Those with substance abuse disorder need to take extra precautions during the coronavirus pandemic, officials at the Addiction Policy Forum warn.
Specifically, those struggling with opioid and methamphetamine use disorders, and those who smoke or vape (either tobacco or marijuana) may be more vulnerable than others to the coronavirus and may develop more severe symptoms.
Because COVID-19, the disease caused by the coronavirus, attacks the respiratory system, it can lead to severe complications like respiratory failure or pneumonia, in those with addiction issues, the forum said.
The forum said an estimated 20 million people suffer from a substance use disorder, and that it seemed that individuals suffering from the virus were at greater risk of complications.

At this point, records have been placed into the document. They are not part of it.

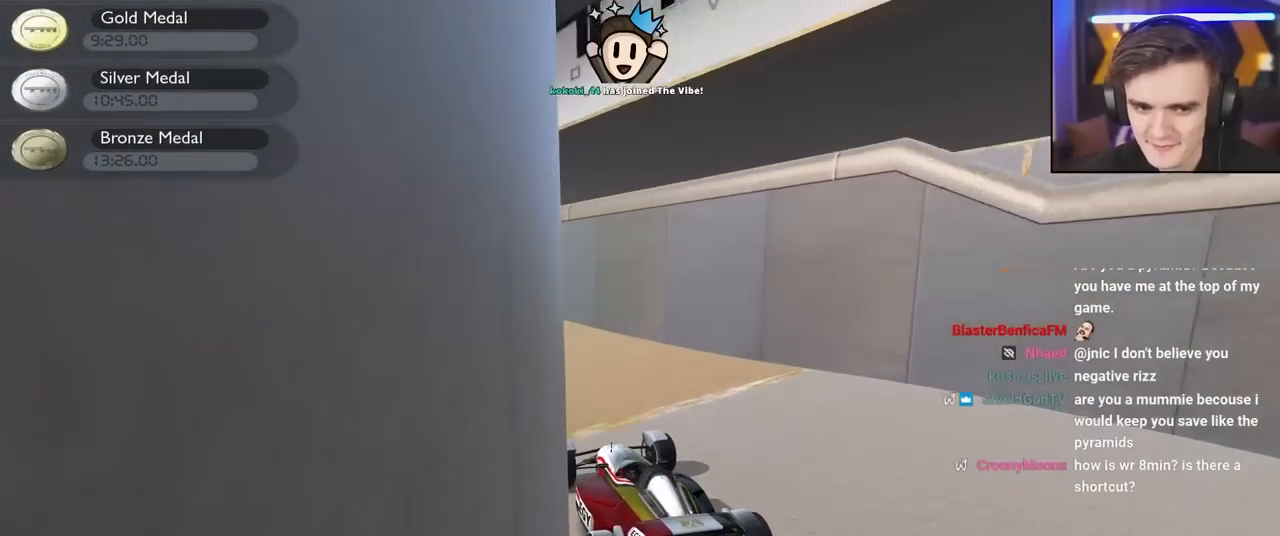
{"keys": ["right", "up"], "events": [[200, "left", "up"], [300, "right", "down"]]}
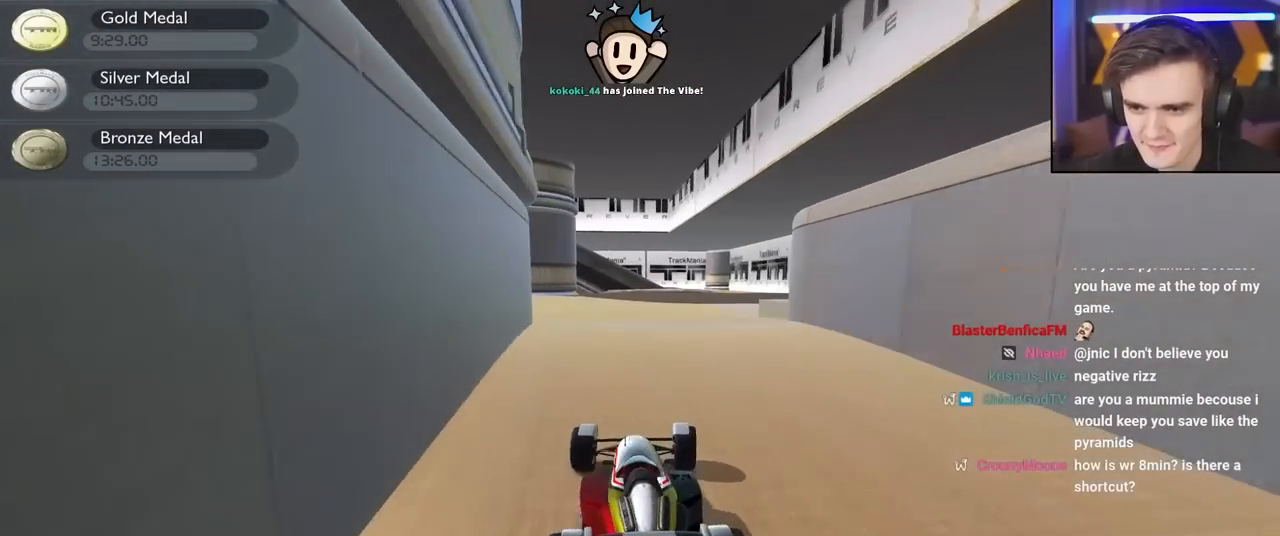
{"keys": ["up"], "events": [[34, "right", "up"], [134, "left", "down"], [267, "left", "up"], [367, "right", "down"], [500, "right", "up"]]}
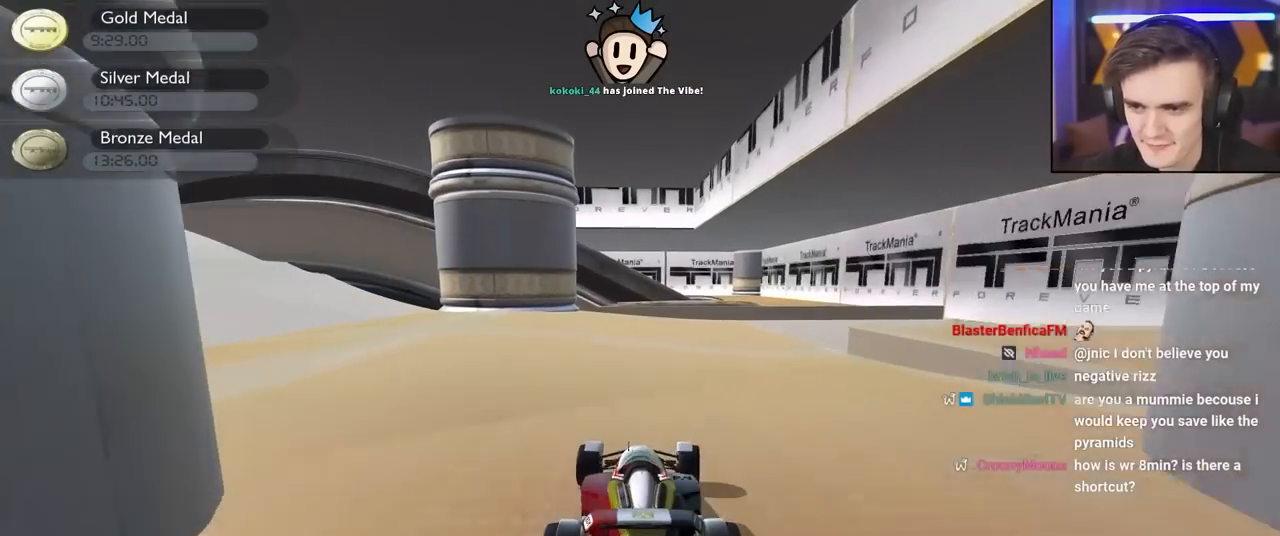
{"keys": ["brake", "left"], "events": [[100, "left", "down"], [234, "up", "up"], [334, "brake", "down"]]}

Dr. Nora Volkow, director of the National Institute on Drug Abuse (NIDA), noted that “because it attacks the lungs, the coronavirus that causes COVID-19 could be an especially serious threat to those who smoke tobacco or marijuana or who vape. People with opioid use disorder (OUD) and methamphetamine use disorder may also be vulnerable due to those drugs’ effects on respiratory and pulmonary health.”
Those who smoke and vape are of particular concern, said Dr. Mark Gold, chairman of the Scientific Advisory Board for Addiction Policy Forum. Because smoking and vaping can damage the lungs, they may be more vulnerable to COVID-19.
“However, the stresses associated with SUDs, the effects of opioids and methamphetamine on the pulmonary and cardiac systems, and the weakening of the immune systems associated with SUDs may similarly put an individual at greater risk of complications from COVID-19,” Gold said.
Those with SUD face other risks – living in densely populated areas, untreated medical diseases, housing insecurity, decreased access to health care, and greater likelihood of incarceration – during a time when treatment for SUD is decreased.
“Use of methamphetamine, cocaine, and synthetic opioids like fentanyl are continuing to increase,” Gold said. “While heroin availability has decreased in some large cities, fentanyl has not decreased at all. Relapses, slips, naloxone availability, and overdoses are a major concern at this time when access to EMTs, Emergency Rooms, Academic and General Hospitals are reduced due to COVID 19. Occasional substance users are drinking and using more drugs, patients with OUDs are wondering whether they need to take their MATs, patients in stable remissions are slipping as face-to-face support, and recovery programs have moved online. Anxiety, loneliness, social isolation, lack of support, nihilism, depression, and despair multiply these effects.”
The forum recommended that those with SUDs should follow CDC guidelines to protect themselves from catching the coronavirus, including washing your hands for 20 seconds, avoiding large gatherings, avoiding touching high-touch surfaces in public places, avoiding touching your face and wearing a mask or scarf.
For those who are in recovery, the forum recommended finding online support where social distancing and stay-at-home requirements may have disrupted support meetings. Also, the forum recommended those in recovery continue to take and refill the medicines and to stay connected to their healthcare provider, even through telehealth appointments if necessary.
“There continues to be an overall lack of access to care related to the crisis and stigma associated with substance use disorders,” Jessica Hulsey, founder of Addiction Policy Forum, said. “Stigma exposes some of the persistent feelings that many have about those with SUDs that can deter a person from seeking treatment or help, which may be exacerbated during this time of fear, anxiety, and social isolation. In addition, the uncertainty and stress associated with this national emergency can lead people who use substances to use more, people who have been treated to relapse, and Americans seem to be consuming more alcohol and other substances as coping mechanisms for stress and anxiety.”
For those who are currently struggling with substance abuse disorder, the forum recommended taking steps to protect themselves if they continue to use, including not sharing supplies like needles, bongs, vapes, pipes, and glasses; not using opioids alone; stocking up on naloxone and making a plan with family members to ensure safe use.